- _Stored items from a collection_

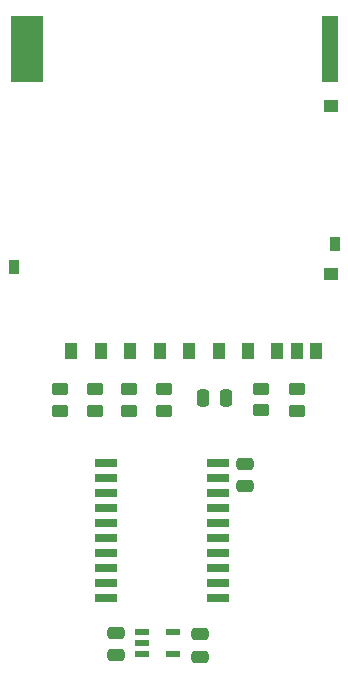
<source format=gtp>
%TF.GenerationSoftware,KiCad,Pcbnew,8.0.7*%
%TF.CreationDate,2025-01-27T12:23:13+02:00*%
%TF.ProjectId,SD Card Full Socket,53442043-6172-4642-9046-756c6c20536f,V1*%
%TF.SameCoordinates,Original*%
%TF.FileFunction,Paste,Top*%
%TF.FilePolarity,Positive*%
%FSLAX46Y46*%
G04 Gerber Fmt 4.6, Leading zero omitted, Abs format (unit mm)*
G04 Created by KiCad (PCBNEW 8.0.7) date 2025-01-27 12:23:13*
%MOMM*%
%LPD*%
G01*
G04 APERTURE LIST*
G04 Aperture macros list*
%AMRoundRect*
0 Rectangle with rounded corners*
0 $1 Rounding radius*
0 $2 $3 $4 $5 $6 $7 $8 $9 X,Y pos of 4 corners*
0 Add a 4 corners polygon primitive as box body*
4,1,4,$2,$3,$4,$5,$6,$7,$8,$9,$2,$3,0*
0 Add four circle primitives for the rounded corners*
1,1,$1+$1,$2,$3*
1,1,$1+$1,$4,$5*
1,1,$1+$1,$6,$7*
1,1,$1+$1,$8,$9*
0 Add four rect primitives between the rounded corners*
20,1,$1+$1,$2,$3,$4,$5,0*
20,1,$1+$1,$4,$5,$6,$7,0*
20,1,$1+$1,$6,$7,$8,$9,0*
20,1,$1+$1,$8,$9,$2,$3,0*%
G04 Aperture macros list end*
%ADD10RoundRect,0.250000X0.450000X-0.262500X0.450000X0.262500X-0.450000X0.262500X-0.450000X-0.262500X0*%
%ADD11RoundRect,0.250000X0.250000X0.475000X-0.250000X0.475000X-0.250000X-0.475000X0.250000X-0.475000X0*%
%ADD12RoundRect,0.250000X0.475000X-0.250000X0.475000X0.250000X-0.475000X0.250000X-0.475000X-0.250000X0*%
%ADD13R,1.100000X1.400000*%
%ADD14R,1.000000X1.400000*%
%ADD15R,1.200000X1.000000*%
%ADD16R,0.900000X1.200000*%
%ADD17R,1.350000X5.600000*%
%ADD18R,2.800000X5.600000*%
%ADD19R,1.950000X0.650000*%
%ADD20R,1.150000X0.600000*%
%ADD21RoundRect,0.250000X-0.475000X0.250000X-0.475000X-0.250000X0.475000X-0.250000X0.475000X0.250000X0*%
G04 APERTURE END LIST*
D10*
%TO.C,R6*%
X23866000Y-29972000D03*
X23866000Y-28147000D03*
%TD*%
D11*
%TO.C,C3*%
X20873000Y-28956000D03*
X18973000Y-28956000D03*
%TD*%
D10*
%TO.C,R4*%
X12690000Y-29995500D03*
X12690000Y-28170500D03*
%TD*%
%TO.C,R1*%
X6848000Y-29995500D03*
X6848000Y-28170500D03*
%TD*%
D12*
%TO.C,C1*%
X11557000Y-50718000D03*
X11557000Y-48818000D03*
%TD*%
D10*
%TO.C,R2*%
X26914000Y-29995500D03*
X26914000Y-28170500D03*
%TD*%
D13*
%TO.C,J1*%
X10290000Y-24910000D03*
X12790000Y-24910000D03*
X15290000Y-24910000D03*
X17790000Y-24910000D03*
X20290000Y-24910000D03*
X22790000Y-24910000D03*
X25215000Y-24910000D03*
X26915000Y-24910000D03*
X7790000Y-24910000D03*
D14*
X28520000Y-24910000D03*
D15*
X29760000Y-18460000D03*
D16*
X30110000Y-15860000D03*
D17*
X29685000Y590000D03*
D18*
X4060000Y590000D03*
D16*
X2910000Y-17860000D03*
D15*
X29760000Y-4210000D03*
%TD*%
D10*
%TO.C,R3*%
X15611000Y-29995500D03*
X15611000Y-28170500D03*
%TD*%
D12*
%TO.C,C2*%
X18669000Y-50845000D03*
X18669000Y-48945000D03*
%TD*%
D19*
%TO.C,IC2*%
X10769000Y-34417000D03*
X10769000Y-35687000D03*
X10769000Y-36957000D03*
X10769000Y-38227000D03*
X10769000Y-39497000D03*
X10769000Y-40767000D03*
X10769000Y-42037000D03*
X10769000Y-43307000D03*
X10769000Y-44577000D03*
X10769000Y-45847000D03*
X20219000Y-45847000D03*
X20219000Y-44577000D03*
X20219000Y-43307000D03*
X20219000Y-42037000D03*
X20219000Y-40767000D03*
X20219000Y-39497000D03*
X20219000Y-38227000D03*
X20219000Y-36957000D03*
X20219000Y-35687000D03*
X20219000Y-34417000D03*
%TD*%
D20*
%TO.C,IC1*%
X13813000Y-48707000D03*
X13813000Y-49657000D03*
X13813000Y-50607000D03*
X16413000Y-50607000D03*
X16413000Y-48707000D03*
%TD*%
D21*
%TO.C,C4*%
X22479000Y-34499000D03*
X22479000Y-36399000D03*
%TD*%
D10*
%TO.C,R5*%
X9769000Y-29995500D03*
X9769000Y-28170500D03*
%TD*%
M02*

</source>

- _What you have to do_
Transcribe every record above in full. Pictures stay out of the copy.

- _Exercise solution_
<source format=gtp>
%TF.GenerationSoftware,KiCad,Pcbnew,8.0.7*%
%TF.CreationDate,2025-01-27T12:23:13+02:00*%
%TF.ProjectId,SD Card Full Socket,53442043-6172-4642-9046-756c6c20536f,V1*%
%TF.SameCoordinates,Original*%
%TF.FileFunction,Paste,Top*%
%TF.FilePolarity,Positive*%
%FSLAX46Y46*%
G04 Gerber Fmt 4.6, Leading zero omitted, Abs format (unit mm)*
G04 Created by KiCad (PCBNEW 8.0.7) date 2025-01-27 12:23:13*
%MOMM*%
%LPD*%
G01*
G04 APERTURE LIST*
G04 Aperture macros list*
%AMRoundRect*
0 Rectangle with rounded corners*
0 $1 Rounding radius*
0 $2 $3 $4 $5 $6 $7 $8 $9 X,Y pos of 4 corners*
0 Add a 4 corners polygon primitive as box body*
4,1,4,$2,$3,$4,$5,$6,$7,$8,$9,$2,$3,0*
0 Add four circle primitives for the rounded corners*
1,1,$1+$1,$2,$3*
1,1,$1+$1,$4,$5*
1,1,$1+$1,$6,$7*
1,1,$1+$1,$8,$9*
0 Add four rect primitives between the rounded corners*
20,1,$1+$1,$2,$3,$4,$5,0*
20,1,$1+$1,$4,$5,$6,$7,0*
20,1,$1+$1,$6,$7,$8,$9,0*
20,1,$1+$1,$8,$9,$2,$3,0*%
G04 Aperture macros list end*
%ADD10RoundRect,0.250000X0.450000X-0.262500X0.450000X0.262500X-0.450000X0.262500X-0.450000X-0.262500X0*%
%ADD11RoundRect,0.250000X0.250000X0.475000X-0.250000X0.475000X-0.250000X-0.475000X0.250000X-0.475000X0*%
%ADD12RoundRect,0.250000X0.475000X-0.250000X0.475000X0.250000X-0.475000X0.250000X-0.475000X-0.250000X0*%
%ADD13R,1.100000X1.400000*%
%ADD14R,1.000000X1.400000*%
%ADD15R,1.200000X1.000000*%
%ADD16R,0.900000X1.200000*%
%ADD17R,1.350000X5.600000*%
%ADD18R,2.800000X5.600000*%
%ADD19R,1.950000X0.650000*%
%ADD20R,1.150000X0.600000*%
%ADD21RoundRect,0.250000X-0.475000X0.250000X-0.475000X-0.250000X0.475000X-0.250000X0.475000X0.250000X0*%
G04 APERTURE END LIST*
D10*
%TO.C,R6*%
X23866000Y-29972000D03*
X23866000Y-28147000D03*
%TD*%
D11*
%TO.C,C3*%
X20873000Y-28956000D03*
X18973000Y-28956000D03*
%TD*%
D10*
%TO.C,R4*%
X12690000Y-29995500D03*
X12690000Y-28170500D03*
%TD*%
%TO.C,R1*%
X6848000Y-29995500D03*
X6848000Y-28170500D03*
%TD*%
D12*
%TO.C,C1*%
X11557000Y-50718000D03*
X11557000Y-48818000D03*
%TD*%
D10*
%TO.C,R2*%
X26914000Y-29995500D03*
X26914000Y-28170500D03*
%TD*%
D13*
%TO.C,J1*%
X10290000Y-24910000D03*
X12790000Y-24910000D03*
X15290000Y-24910000D03*
X17790000Y-24910000D03*
X20290000Y-24910000D03*
X22790000Y-24910000D03*
X25215000Y-24910000D03*
X26915000Y-24910000D03*
X7790000Y-24910000D03*
D14*
X28520000Y-24910000D03*
D15*
X29760000Y-18460000D03*
D16*
X30110000Y-15860000D03*
D17*
X29685000Y590000D03*
D18*
X4060000Y590000D03*
D16*
X2910000Y-17860000D03*
D15*
X29760000Y-4210000D03*
%TD*%
D10*
%TO.C,R3*%
X15611000Y-29995500D03*
X15611000Y-28170500D03*
%TD*%
D12*
%TO.C,C2*%
X18669000Y-50845000D03*
X18669000Y-48945000D03*
%TD*%
D19*
%TO.C,IC2*%
X10769000Y-34417000D03*
X10769000Y-35687000D03*
X10769000Y-36957000D03*
X10769000Y-38227000D03*
X10769000Y-39497000D03*
X10769000Y-40767000D03*
X10769000Y-42037000D03*
X10769000Y-43307000D03*
X10769000Y-44577000D03*
X10769000Y-45847000D03*
X20219000Y-45847000D03*
X20219000Y-44577000D03*
X20219000Y-43307000D03*
X20219000Y-42037000D03*
X20219000Y-40767000D03*
X20219000Y-39497000D03*
X20219000Y-38227000D03*
X20219000Y-36957000D03*
X20219000Y-35687000D03*
X20219000Y-34417000D03*
%TD*%
D20*
%TO.C,IC1*%
X13813000Y-48707000D03*
X13813000Y-49657000D03*
X13813000Y-50607000D03*
X16413000Y-50607000D03*
X16413000Y-48707000D03*
%TD*%
D21*
%TO.C,C4*%
X22479000Y-34499000D03*
X22479000Y-36399000D03*
%TD*%
D10*
%TO.C,R5*%
X9769000Y-29995500D03*
X9769000Y-28170500D03*
%TD*%
M02*

</source>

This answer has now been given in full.